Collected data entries
########

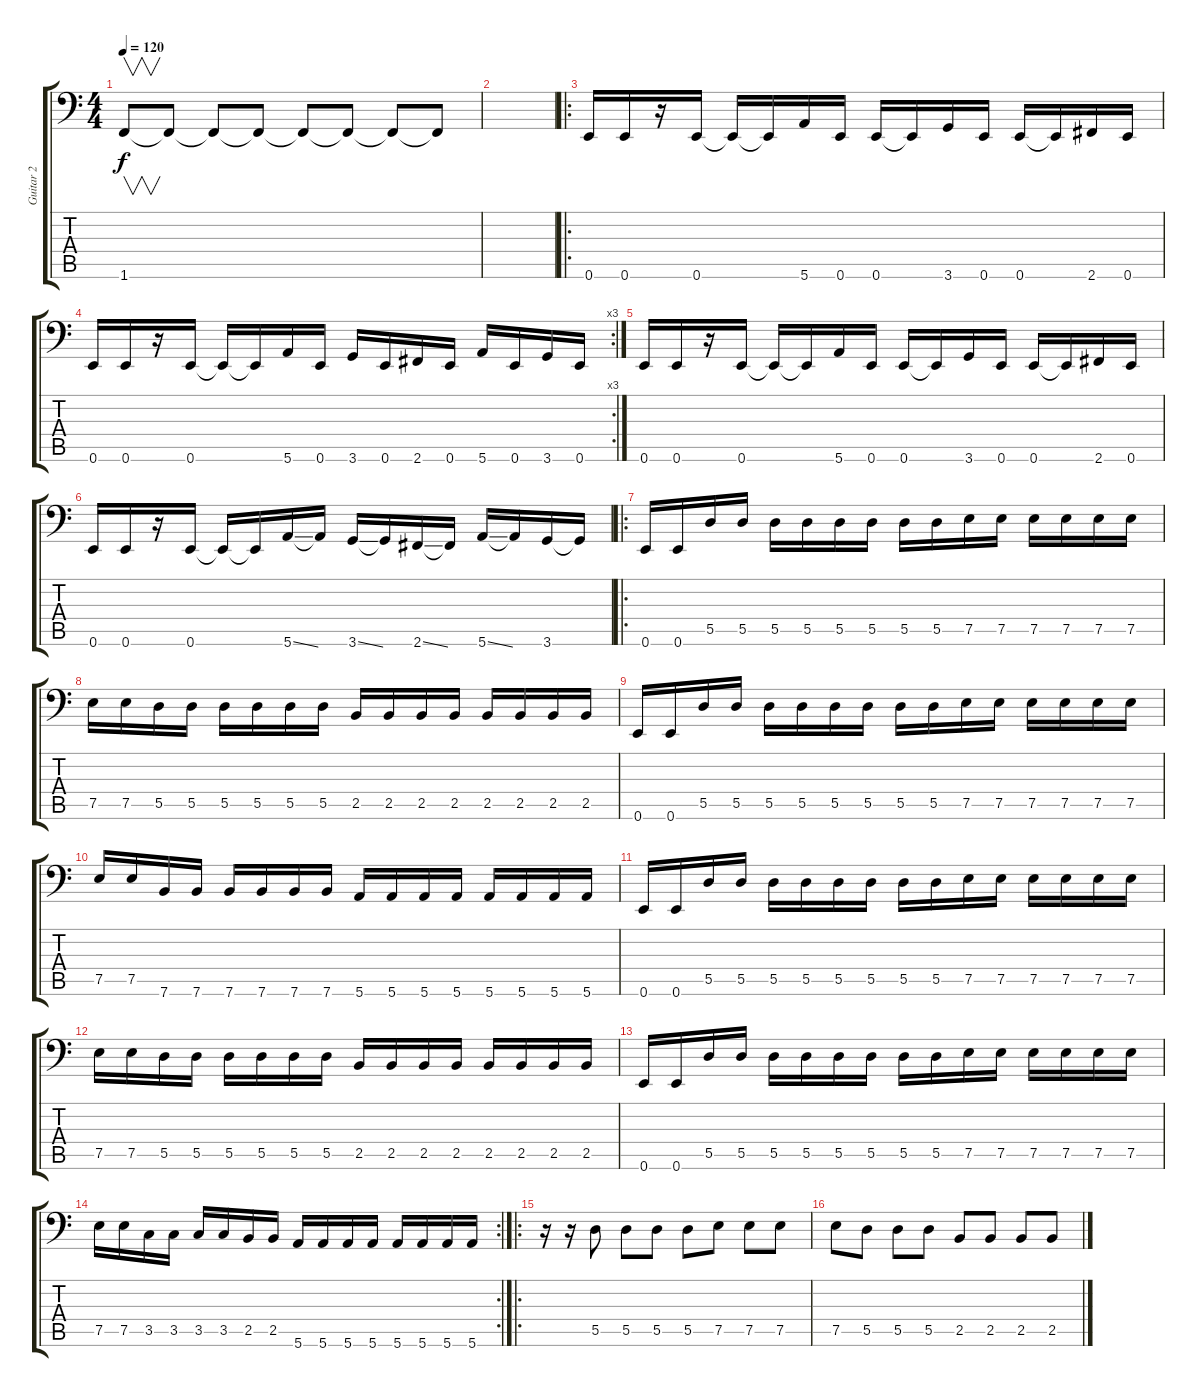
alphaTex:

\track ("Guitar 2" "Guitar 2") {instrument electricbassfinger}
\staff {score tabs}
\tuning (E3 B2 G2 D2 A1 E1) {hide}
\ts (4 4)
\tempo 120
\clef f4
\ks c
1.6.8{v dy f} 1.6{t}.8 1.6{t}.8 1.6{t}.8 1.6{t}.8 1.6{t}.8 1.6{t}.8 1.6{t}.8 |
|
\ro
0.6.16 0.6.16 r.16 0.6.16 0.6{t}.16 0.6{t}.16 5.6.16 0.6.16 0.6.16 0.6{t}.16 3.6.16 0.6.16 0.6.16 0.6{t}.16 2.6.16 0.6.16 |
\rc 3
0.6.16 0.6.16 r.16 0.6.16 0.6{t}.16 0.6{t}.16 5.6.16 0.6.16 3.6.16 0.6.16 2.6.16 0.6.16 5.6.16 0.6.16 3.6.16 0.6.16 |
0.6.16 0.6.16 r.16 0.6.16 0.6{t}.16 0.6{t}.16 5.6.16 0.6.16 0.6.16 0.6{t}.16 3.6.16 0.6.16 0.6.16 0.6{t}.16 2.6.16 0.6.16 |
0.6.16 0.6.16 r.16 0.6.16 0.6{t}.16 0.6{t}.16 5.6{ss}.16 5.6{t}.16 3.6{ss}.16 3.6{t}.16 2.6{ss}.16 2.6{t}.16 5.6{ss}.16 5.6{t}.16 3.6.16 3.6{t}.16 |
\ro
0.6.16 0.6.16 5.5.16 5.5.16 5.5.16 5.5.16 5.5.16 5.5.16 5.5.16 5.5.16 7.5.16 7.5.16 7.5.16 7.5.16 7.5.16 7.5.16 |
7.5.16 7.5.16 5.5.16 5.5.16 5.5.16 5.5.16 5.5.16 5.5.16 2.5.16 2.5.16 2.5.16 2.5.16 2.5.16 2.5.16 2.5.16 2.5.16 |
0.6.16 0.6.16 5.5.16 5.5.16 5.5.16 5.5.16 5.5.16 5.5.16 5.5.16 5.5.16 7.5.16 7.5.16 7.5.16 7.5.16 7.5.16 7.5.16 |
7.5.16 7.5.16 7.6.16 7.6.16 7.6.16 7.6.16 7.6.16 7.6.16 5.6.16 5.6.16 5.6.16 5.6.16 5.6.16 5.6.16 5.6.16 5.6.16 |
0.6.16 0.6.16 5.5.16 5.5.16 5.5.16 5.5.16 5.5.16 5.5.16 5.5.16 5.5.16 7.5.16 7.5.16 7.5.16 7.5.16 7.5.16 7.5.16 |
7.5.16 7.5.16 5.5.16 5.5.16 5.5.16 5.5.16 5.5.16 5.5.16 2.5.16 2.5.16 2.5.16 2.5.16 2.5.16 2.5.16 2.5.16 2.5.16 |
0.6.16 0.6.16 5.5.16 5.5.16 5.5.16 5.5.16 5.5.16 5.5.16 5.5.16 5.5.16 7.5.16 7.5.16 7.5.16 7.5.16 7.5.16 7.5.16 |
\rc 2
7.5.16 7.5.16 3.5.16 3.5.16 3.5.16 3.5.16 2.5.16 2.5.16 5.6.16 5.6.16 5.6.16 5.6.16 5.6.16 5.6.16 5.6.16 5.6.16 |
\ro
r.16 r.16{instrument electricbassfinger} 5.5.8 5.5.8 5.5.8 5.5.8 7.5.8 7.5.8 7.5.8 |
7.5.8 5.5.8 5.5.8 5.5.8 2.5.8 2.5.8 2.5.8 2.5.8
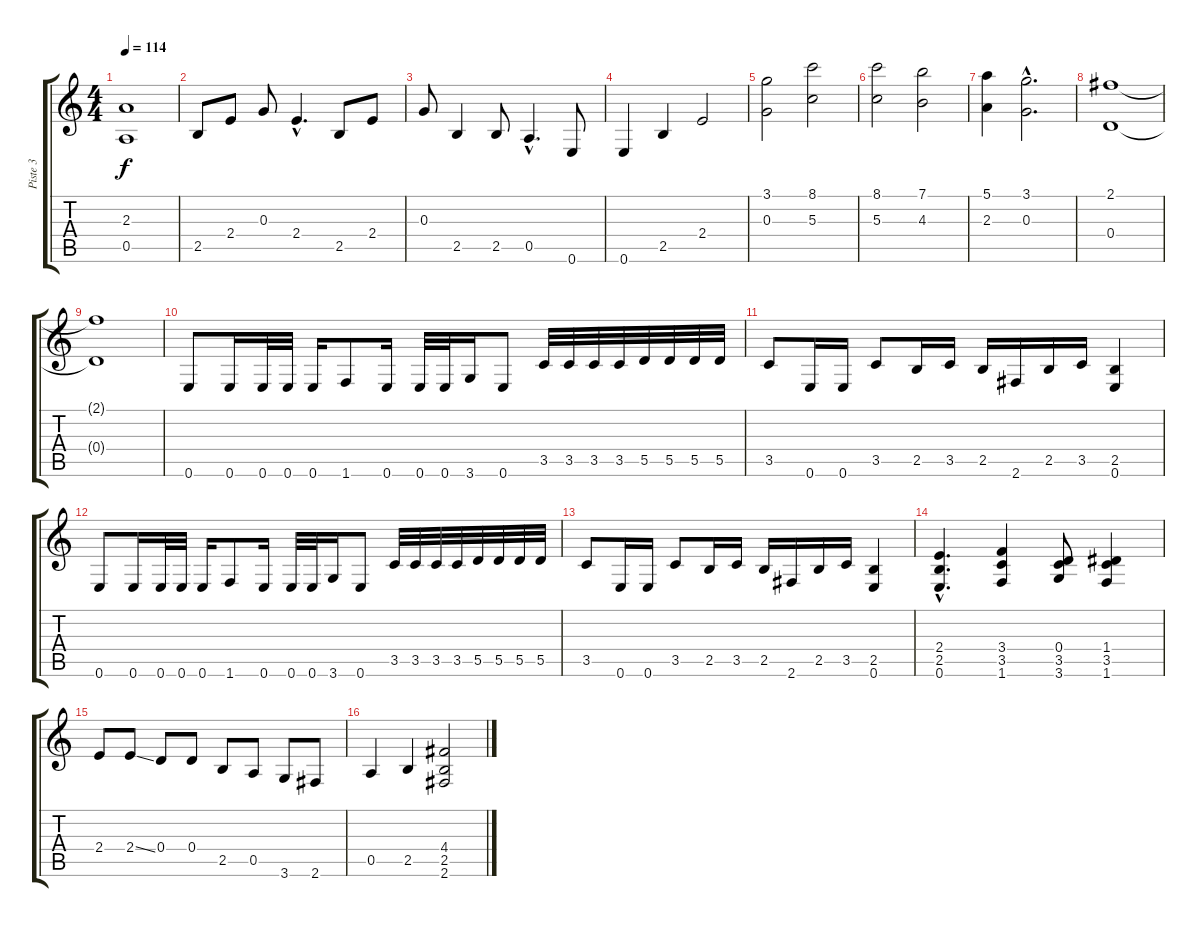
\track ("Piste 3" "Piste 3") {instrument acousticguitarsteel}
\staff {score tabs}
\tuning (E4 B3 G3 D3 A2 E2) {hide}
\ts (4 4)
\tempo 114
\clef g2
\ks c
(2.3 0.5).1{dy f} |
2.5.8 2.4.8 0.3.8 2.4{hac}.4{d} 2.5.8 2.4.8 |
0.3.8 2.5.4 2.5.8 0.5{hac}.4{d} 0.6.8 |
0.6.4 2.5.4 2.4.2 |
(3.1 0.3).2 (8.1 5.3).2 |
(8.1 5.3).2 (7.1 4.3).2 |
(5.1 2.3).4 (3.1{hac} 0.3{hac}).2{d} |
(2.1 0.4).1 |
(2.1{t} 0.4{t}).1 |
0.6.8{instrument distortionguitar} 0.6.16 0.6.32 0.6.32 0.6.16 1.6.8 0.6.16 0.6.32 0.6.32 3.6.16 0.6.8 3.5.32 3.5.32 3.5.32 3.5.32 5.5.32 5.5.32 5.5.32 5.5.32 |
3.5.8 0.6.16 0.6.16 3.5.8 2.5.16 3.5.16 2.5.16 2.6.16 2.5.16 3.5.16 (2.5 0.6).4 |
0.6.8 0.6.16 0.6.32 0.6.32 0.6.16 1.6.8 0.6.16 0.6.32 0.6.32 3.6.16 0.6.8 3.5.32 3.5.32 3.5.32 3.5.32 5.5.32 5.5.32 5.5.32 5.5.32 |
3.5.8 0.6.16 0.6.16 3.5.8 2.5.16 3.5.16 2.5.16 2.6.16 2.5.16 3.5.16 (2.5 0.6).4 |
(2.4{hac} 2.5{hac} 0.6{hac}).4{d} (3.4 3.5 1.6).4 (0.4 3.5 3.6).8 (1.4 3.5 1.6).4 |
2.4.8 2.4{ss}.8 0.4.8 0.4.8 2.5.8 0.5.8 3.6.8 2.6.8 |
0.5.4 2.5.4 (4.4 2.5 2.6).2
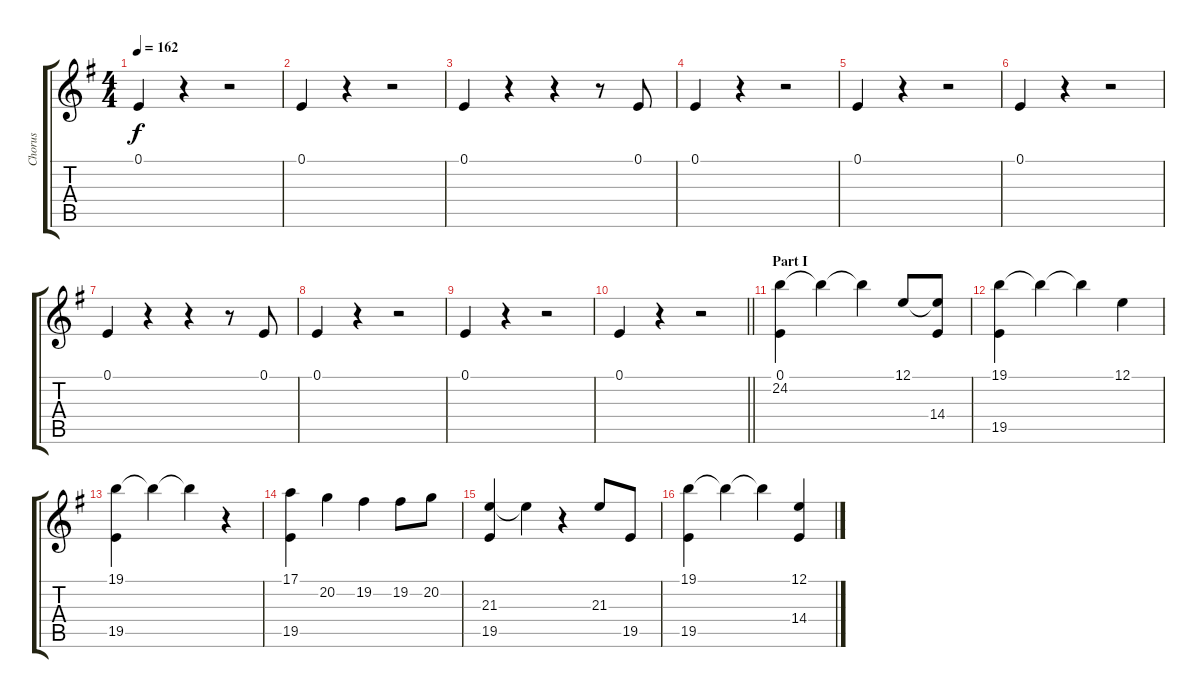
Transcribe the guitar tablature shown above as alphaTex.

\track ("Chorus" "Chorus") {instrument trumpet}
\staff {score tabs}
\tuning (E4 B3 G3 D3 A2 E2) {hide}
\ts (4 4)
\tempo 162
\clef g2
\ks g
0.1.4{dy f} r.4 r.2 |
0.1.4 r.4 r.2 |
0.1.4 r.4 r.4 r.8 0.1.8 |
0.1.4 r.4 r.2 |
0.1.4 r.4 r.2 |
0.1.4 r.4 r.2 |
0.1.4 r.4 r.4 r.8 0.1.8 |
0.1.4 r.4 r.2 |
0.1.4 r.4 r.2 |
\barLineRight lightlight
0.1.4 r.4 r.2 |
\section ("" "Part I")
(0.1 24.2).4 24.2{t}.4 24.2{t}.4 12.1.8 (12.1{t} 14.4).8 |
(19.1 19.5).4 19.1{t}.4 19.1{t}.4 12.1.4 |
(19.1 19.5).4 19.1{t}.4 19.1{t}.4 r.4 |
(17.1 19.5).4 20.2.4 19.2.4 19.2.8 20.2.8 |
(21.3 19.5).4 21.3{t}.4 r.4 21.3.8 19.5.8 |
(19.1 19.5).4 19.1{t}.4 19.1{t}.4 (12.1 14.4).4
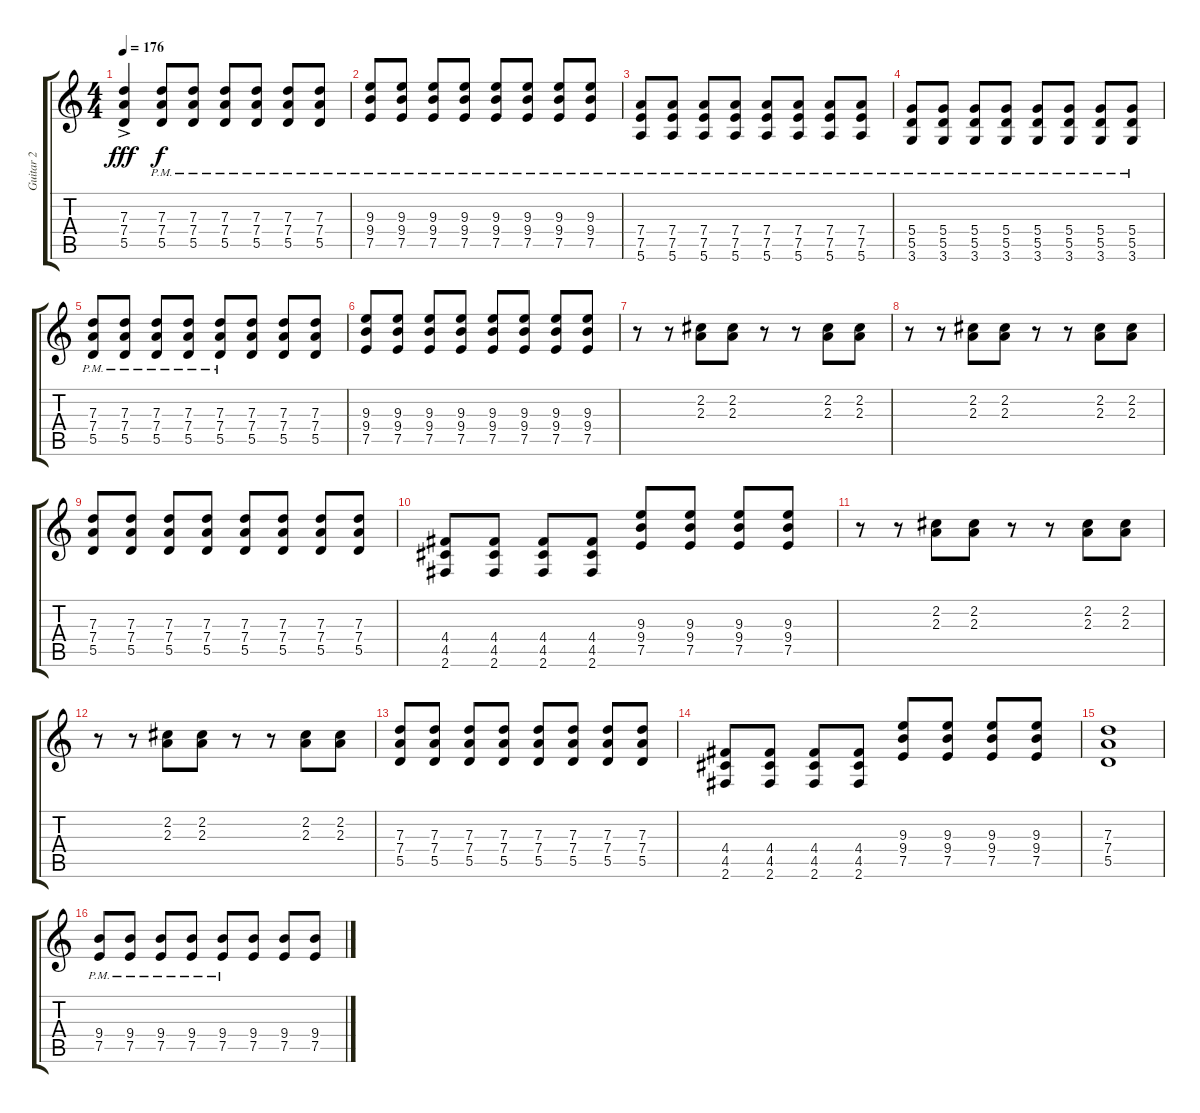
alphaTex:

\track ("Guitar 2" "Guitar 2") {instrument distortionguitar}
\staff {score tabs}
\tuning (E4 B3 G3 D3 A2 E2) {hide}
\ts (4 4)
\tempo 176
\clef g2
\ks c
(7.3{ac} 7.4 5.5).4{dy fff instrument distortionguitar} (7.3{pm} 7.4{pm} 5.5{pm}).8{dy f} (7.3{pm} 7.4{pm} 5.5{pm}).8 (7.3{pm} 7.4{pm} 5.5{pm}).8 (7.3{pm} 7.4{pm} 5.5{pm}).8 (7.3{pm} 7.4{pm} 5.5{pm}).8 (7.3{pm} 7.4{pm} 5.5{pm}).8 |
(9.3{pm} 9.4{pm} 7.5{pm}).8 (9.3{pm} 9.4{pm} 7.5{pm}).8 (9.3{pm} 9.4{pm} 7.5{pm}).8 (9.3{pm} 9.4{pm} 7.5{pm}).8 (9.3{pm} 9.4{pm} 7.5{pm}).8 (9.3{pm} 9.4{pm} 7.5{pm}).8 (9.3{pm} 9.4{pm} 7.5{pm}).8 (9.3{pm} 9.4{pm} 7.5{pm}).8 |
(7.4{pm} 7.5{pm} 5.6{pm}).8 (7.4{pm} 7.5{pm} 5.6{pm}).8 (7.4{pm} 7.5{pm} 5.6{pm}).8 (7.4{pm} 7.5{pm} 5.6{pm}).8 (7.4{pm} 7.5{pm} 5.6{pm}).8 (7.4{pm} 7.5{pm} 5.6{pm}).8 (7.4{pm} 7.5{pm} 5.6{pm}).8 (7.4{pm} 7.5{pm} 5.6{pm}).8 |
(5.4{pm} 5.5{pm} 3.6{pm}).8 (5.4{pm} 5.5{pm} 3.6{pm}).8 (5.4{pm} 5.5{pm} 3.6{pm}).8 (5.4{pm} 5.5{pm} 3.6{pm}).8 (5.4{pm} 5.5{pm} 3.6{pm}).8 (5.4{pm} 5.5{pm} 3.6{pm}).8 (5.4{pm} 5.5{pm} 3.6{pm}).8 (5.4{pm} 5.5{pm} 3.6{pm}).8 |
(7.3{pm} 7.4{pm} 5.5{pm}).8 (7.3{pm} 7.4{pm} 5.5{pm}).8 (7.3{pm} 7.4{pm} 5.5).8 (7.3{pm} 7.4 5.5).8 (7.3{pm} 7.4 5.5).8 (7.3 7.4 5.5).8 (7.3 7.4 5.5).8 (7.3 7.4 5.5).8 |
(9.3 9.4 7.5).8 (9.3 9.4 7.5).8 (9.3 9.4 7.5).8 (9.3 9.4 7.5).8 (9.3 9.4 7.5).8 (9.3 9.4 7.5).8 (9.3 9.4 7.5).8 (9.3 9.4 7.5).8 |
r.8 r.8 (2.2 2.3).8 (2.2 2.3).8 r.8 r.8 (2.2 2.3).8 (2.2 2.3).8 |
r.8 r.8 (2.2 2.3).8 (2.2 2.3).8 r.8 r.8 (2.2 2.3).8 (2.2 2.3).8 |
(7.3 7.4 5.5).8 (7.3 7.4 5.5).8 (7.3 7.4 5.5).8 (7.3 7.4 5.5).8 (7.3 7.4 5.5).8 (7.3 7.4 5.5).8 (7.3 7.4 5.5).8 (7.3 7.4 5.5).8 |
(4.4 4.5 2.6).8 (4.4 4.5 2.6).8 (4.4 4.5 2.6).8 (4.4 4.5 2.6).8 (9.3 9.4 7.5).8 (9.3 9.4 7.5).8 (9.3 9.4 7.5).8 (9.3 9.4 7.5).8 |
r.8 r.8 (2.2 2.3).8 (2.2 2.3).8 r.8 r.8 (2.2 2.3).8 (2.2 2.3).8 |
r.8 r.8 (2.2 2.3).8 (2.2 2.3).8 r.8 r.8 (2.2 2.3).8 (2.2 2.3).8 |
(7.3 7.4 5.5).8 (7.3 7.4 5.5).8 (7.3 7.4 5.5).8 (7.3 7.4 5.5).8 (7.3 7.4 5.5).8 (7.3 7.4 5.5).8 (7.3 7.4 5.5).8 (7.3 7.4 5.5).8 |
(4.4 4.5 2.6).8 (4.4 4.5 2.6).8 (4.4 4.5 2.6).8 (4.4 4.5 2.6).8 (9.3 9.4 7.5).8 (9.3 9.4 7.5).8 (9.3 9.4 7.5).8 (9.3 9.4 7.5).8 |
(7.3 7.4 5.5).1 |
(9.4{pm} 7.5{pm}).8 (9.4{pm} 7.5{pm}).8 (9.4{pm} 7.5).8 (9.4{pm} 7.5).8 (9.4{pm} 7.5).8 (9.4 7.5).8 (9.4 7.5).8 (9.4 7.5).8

########

Collect every line in the items above that holds the string "electricbassfinger", and copy each such line in full.

\track ("Guitar 2" "Guitar 2") {instrument electricbassfinger}
r.16 r.16{instrument electricbassfinger} 5.5.8 5.5.8 5.5.8 5.5.8 7.5.8 7.5.8 7.5.8 |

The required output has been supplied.